WHAT YOU ARE ASKED TO DO: This exercise calls for copying every line below that holds the word "ABERNETHY".

********************

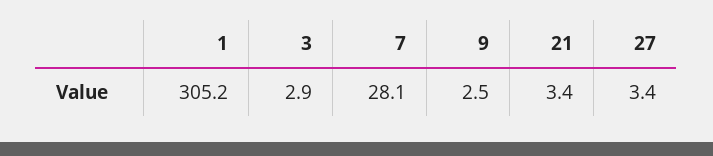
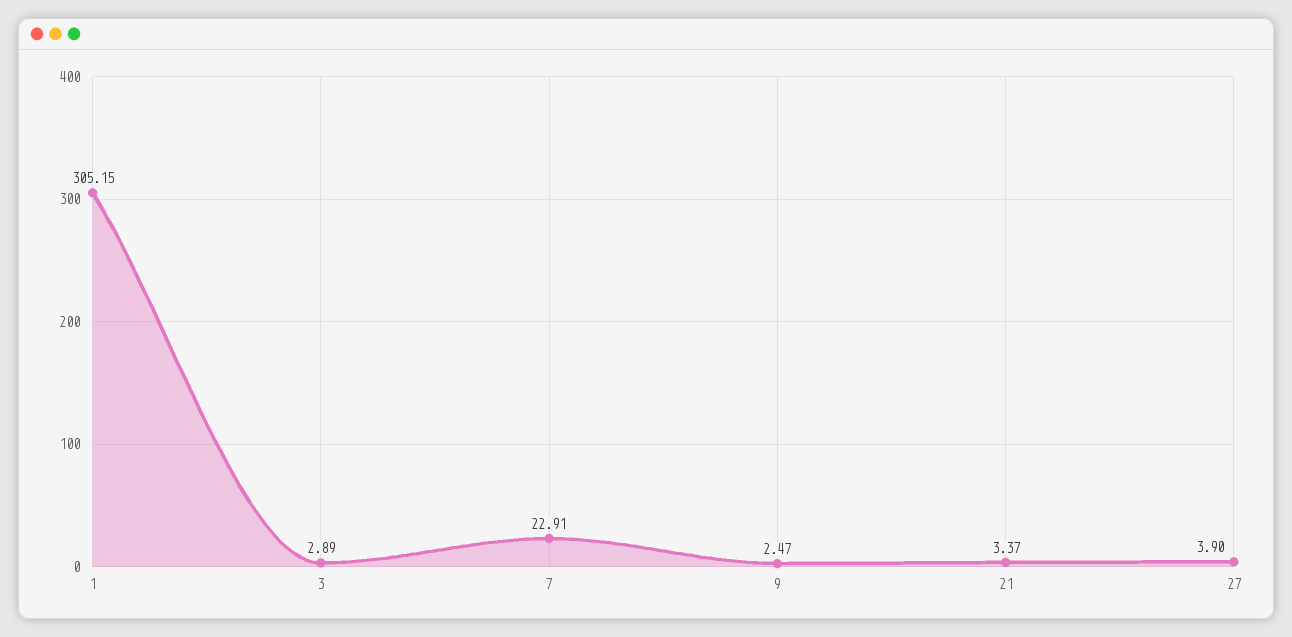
  {
    "1": 305.15,
    "3": 2.89,
-   "7": 28.1,
+   "7": 22.91,
    "9": 2.47,
    "21": 3.37,
-   "27": 3.4
+   "27": 3.9
  }

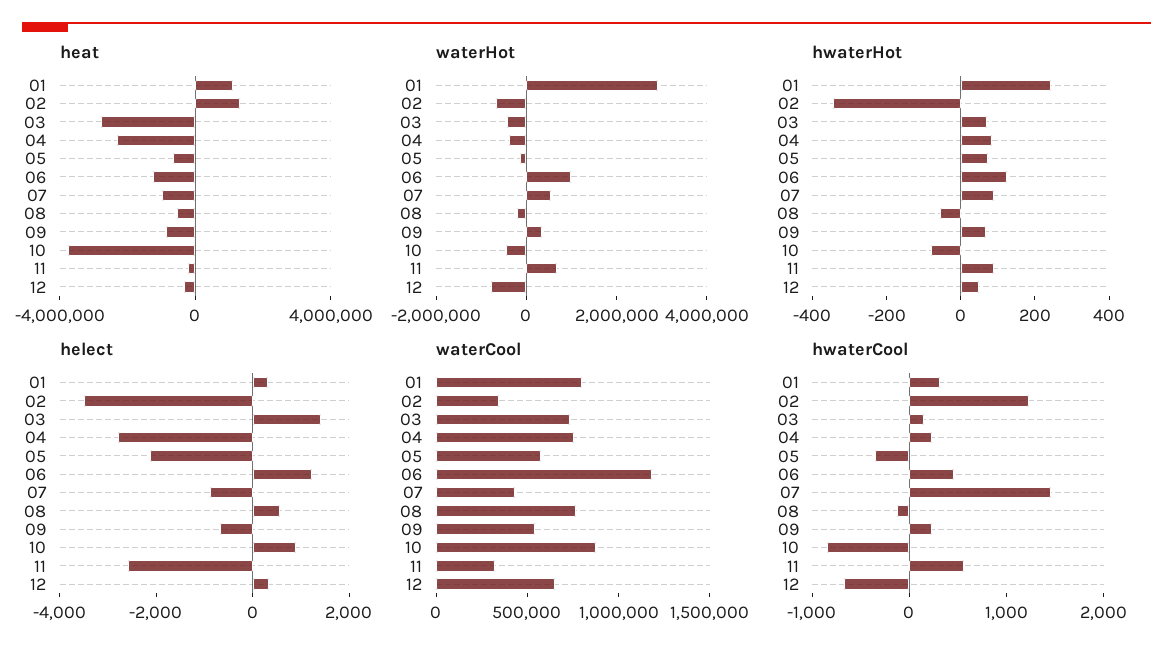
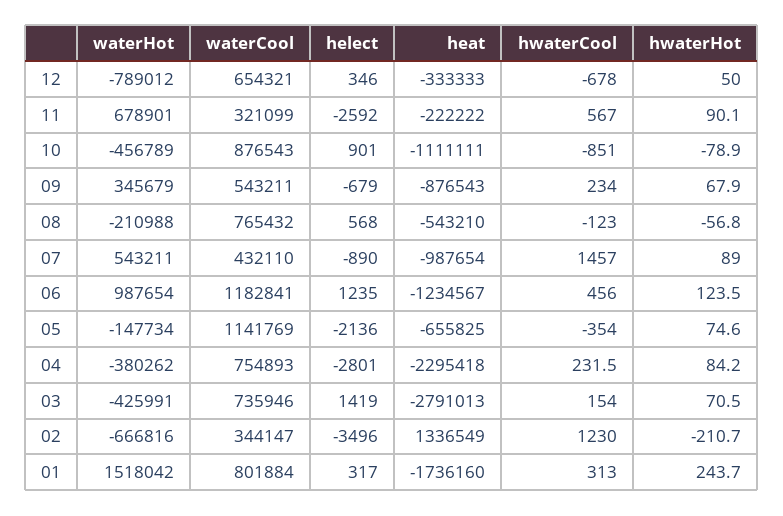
  {
    "heat": {
-     "01": 1000000,
+     "01": -1736160,
      "02": 1336549,
      "03": -2791013,
      "04": -2295418,
      "05": -655825,
      "06": -1234567,
      "07": -987654,
      "08": -543210,
      "09": -876543,
-     "10": -4000000,
+     "10": -1111111,
      "11": -222222,
      "12": -333333
    },
    "waterHot": {
-     "01": 3000000,
+     "01": 1518042,
      "02": -666816,
      "03": -425991,
      "04": -380262,
      "05": -147734,
      "06": 987654,
      "07": 543211,
      "08": -210988,
      "09": 345679,
      "10": -456789,
      "11": 678901,
      "12": -789012
    },
    "hwaterHot": {
      "01": 243.7,
-     "02": -350,
+     "02": -210.7,
      "03": 70.5,
      "04": 84.2,
      "05": 74.6,
      "06": 123.5,
      "07": 89,
      "08": -56.8,
      "09": 67.9,
      "10": -78.9,
      "11": 90.1,
      "12": 50
    },
    "helect": {
      "01": 317,
      "02": -3496,
      "03": 1419,
      "04": -2801,
      "05": -2136,
      "06": 1235,
      "07": -890,
      "08": 568,
      "09": -679,
      "10": 901,
      "11": -2592,
      "12": 346
    },
    "waterCool": {
      "01": 801884,
      "02": 344147,
      "03": 735946,
      "04": 754893,
-     "05": 600000,
+     "05": 1141769,
      "06": 1182841,
      "07": 432110,
      "08": 765432,
      "09": 543211,
      "10": 876543,
      "11": 321099,
      "12": 654321
    },
    "hwaterCool": {
      "01": 313,
      "02": 1230,
      "03": 154,
      "04": 231.5,
      "05": -354,
      "06": 456,
      "07": 1457,
      "08": -123,
      "09": 234,
      "10": -851,
      "11": 567,
      "12": -678
    }
  }

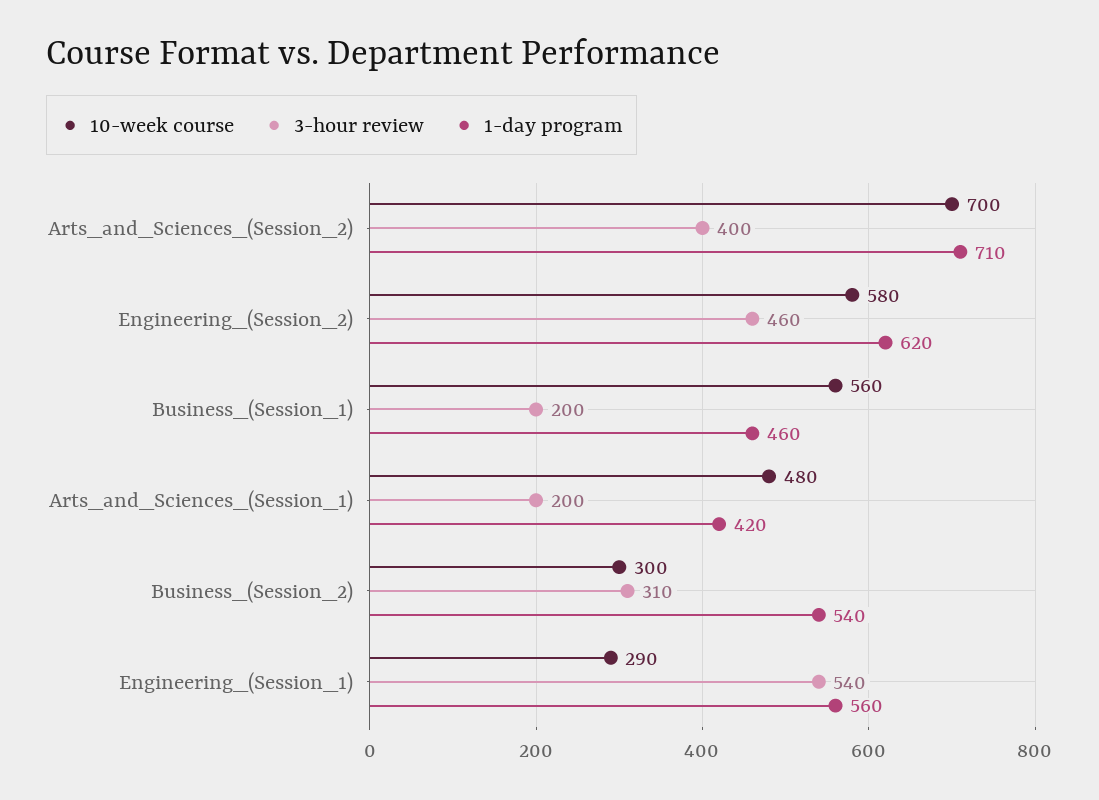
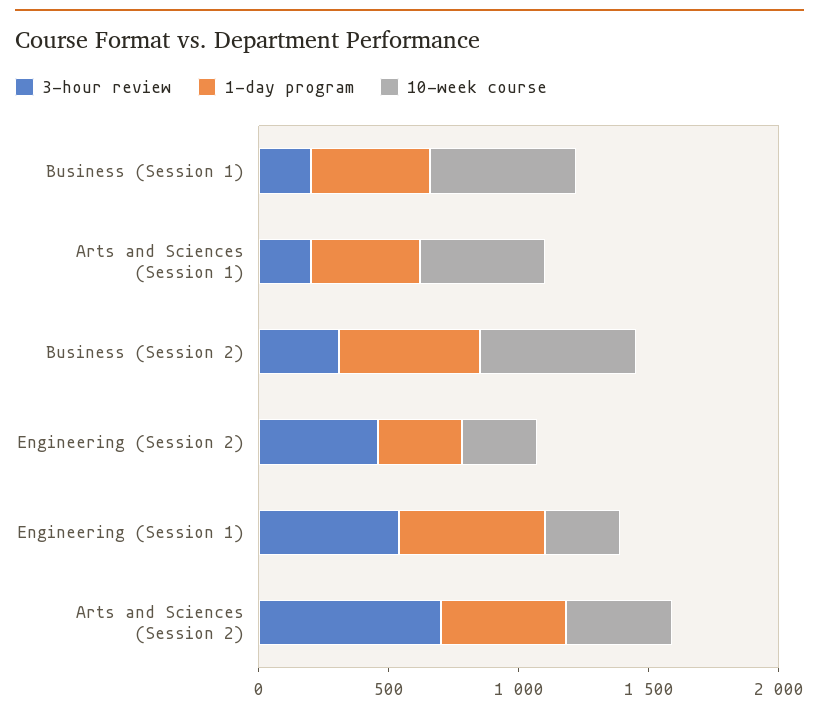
  {
    "10-week course": {
-     "Arts_and_Sciences_(Session_2)": 700,
+     "Arts_and_Sciences_(Session_2)": 400,
-     "Engineering_(Session_2)": 580,
+     "Engineering_(Session_2)": 300,
      "Business_(Session_1)": 560,
      "Arts_and_Sciences_(Session_1)": 480,
-     "Business_(Session_2)": 300,
+     "Business_(Session_2)": 600,
      "Engineering_(Session_1)": 290
    },
    "3-hour review": {
-     "Arts_and_Sciences_(Session_2)": 400,
+     "Arts_and_Sciences_(Session_2)": 700,
      "Engineering_(Session_2)": 460,
      "Business_(Session_1)": 200,
      "Arts_and_Sciences_(Session_1)": 200,
      "Business_(Session_2)": 310,
      "Engineering_(Session_1)": 540
    },
    "1-day program": {
-     "Arts_and_Sciences_(Session_2)": 710,
+     "Arts_and_Sciences_(Session_2)": 500,
-     "Engineering_(Session_2)": 620,
+     "Engineering_(Session_2)": 300,
      "Business_(Session_1)": 460,
      "Arts_and_Sciences_(Session_1)": 420,
      "Business_(Session_2)": 540,
      "Engineering_(Session_1)": 560
    }
  }

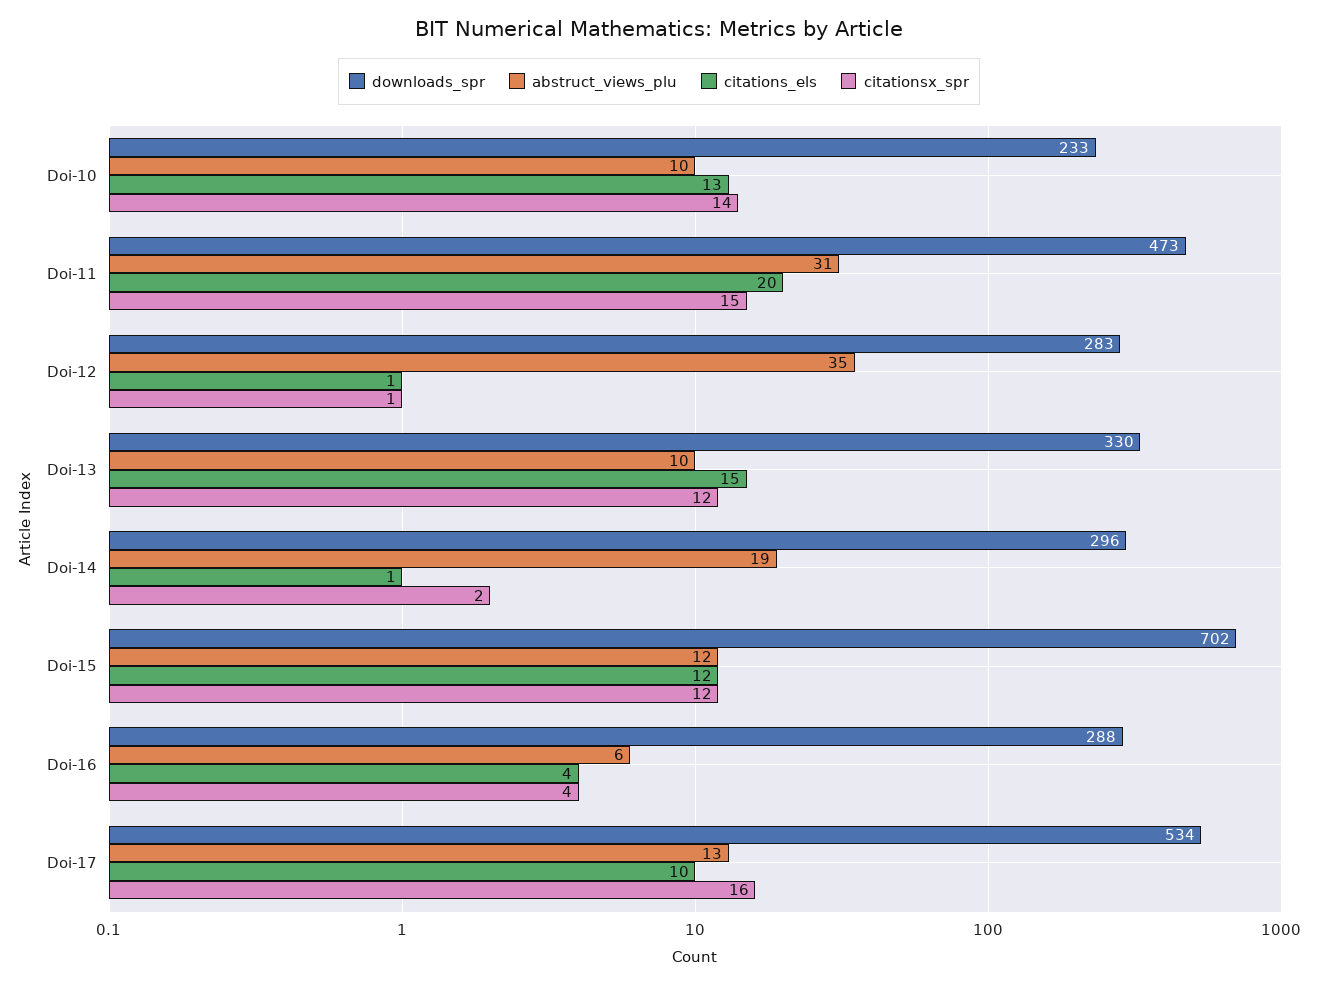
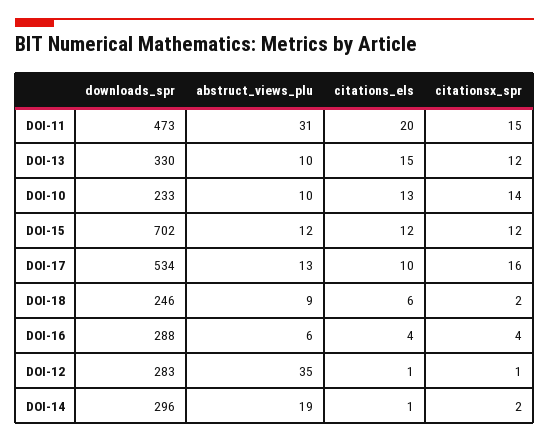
  {
    "downloads_spr": {
      "Doi-10": 233,
      "Doi-11": 473,
      "Doi-12": 283,
      "Doi-13": 330,
      "Doi-14": 296,
      "Doi-15": 702,
      "Doi-16": 288,
-     "Doi-17": 534
+     "Doi-17": 534,
+     "DOI-18": 246
    },
    "abstruct_views_plu": {
      "Doi-10": 10,
      "Doi-11": 31,
      "Doi-12": 35,
      "Doi-13": 10,
      "Doi-14": 19,
      "Doi-15": 12,
      "Doi-16": 6,
-     "Doi-17": 13
+     "Doi-17": 13,
+     "DOI-18": 9
    },
    "citations_els": {
      "Doi-10": 13,
      "Doi-11": 20,
      "Doi-12": 1,
      "Doi-13": 15,
      "Doi-14": 1,
      "Doi-15": 12,
      "Doi-16": 4,
-     "Doi-17": 10
+     "Doi-17": 10,
+     "DOI-18": 6
    },
    "citationsx_spr": {
      "Doi-10": 14,
      "Doi-11": 15,
      "Doi-12": 1,
      "Doi-13": 12,
      "Doi-14": 2,
      "Doi-15": 12,
      "Doi-16": 4,
-     "Doi-17": 16
+     "Doi-17": 16,
+     "DOI-18": 2
    }
  }

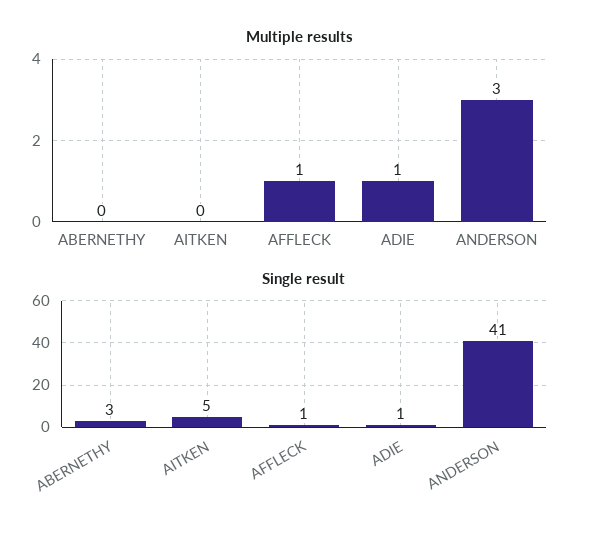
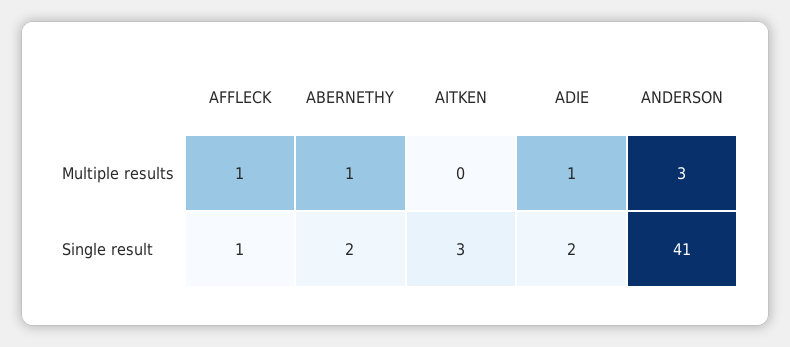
  {
    "Multiple results": {
-     "ABERNETHY": 0,
+     "ABERNETHY": 1,
      "AITKEN": 0,
      "AFFLECK": 1,
      "ADIE": 1,
      "ANDERSON": 3
    },
    "Single result": {
-     "ABERNETHY": 3,
+     "ABERNETHY": 2,
-     "AITKEN": 5,
+     "AITKEN": 3,
      "AFFLECK": 1,
-     "ADIE": 1,
+     "ADIE": 2,
      "ANDERSON": 41
    }
  }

********************

RESPONSE TO THE EXERCISE:
-     "ABERNETHY": 0,
+     "ABERNETHY": 1,
-     "ABERNETHY": 3,
+     "ABERNETHY": 2,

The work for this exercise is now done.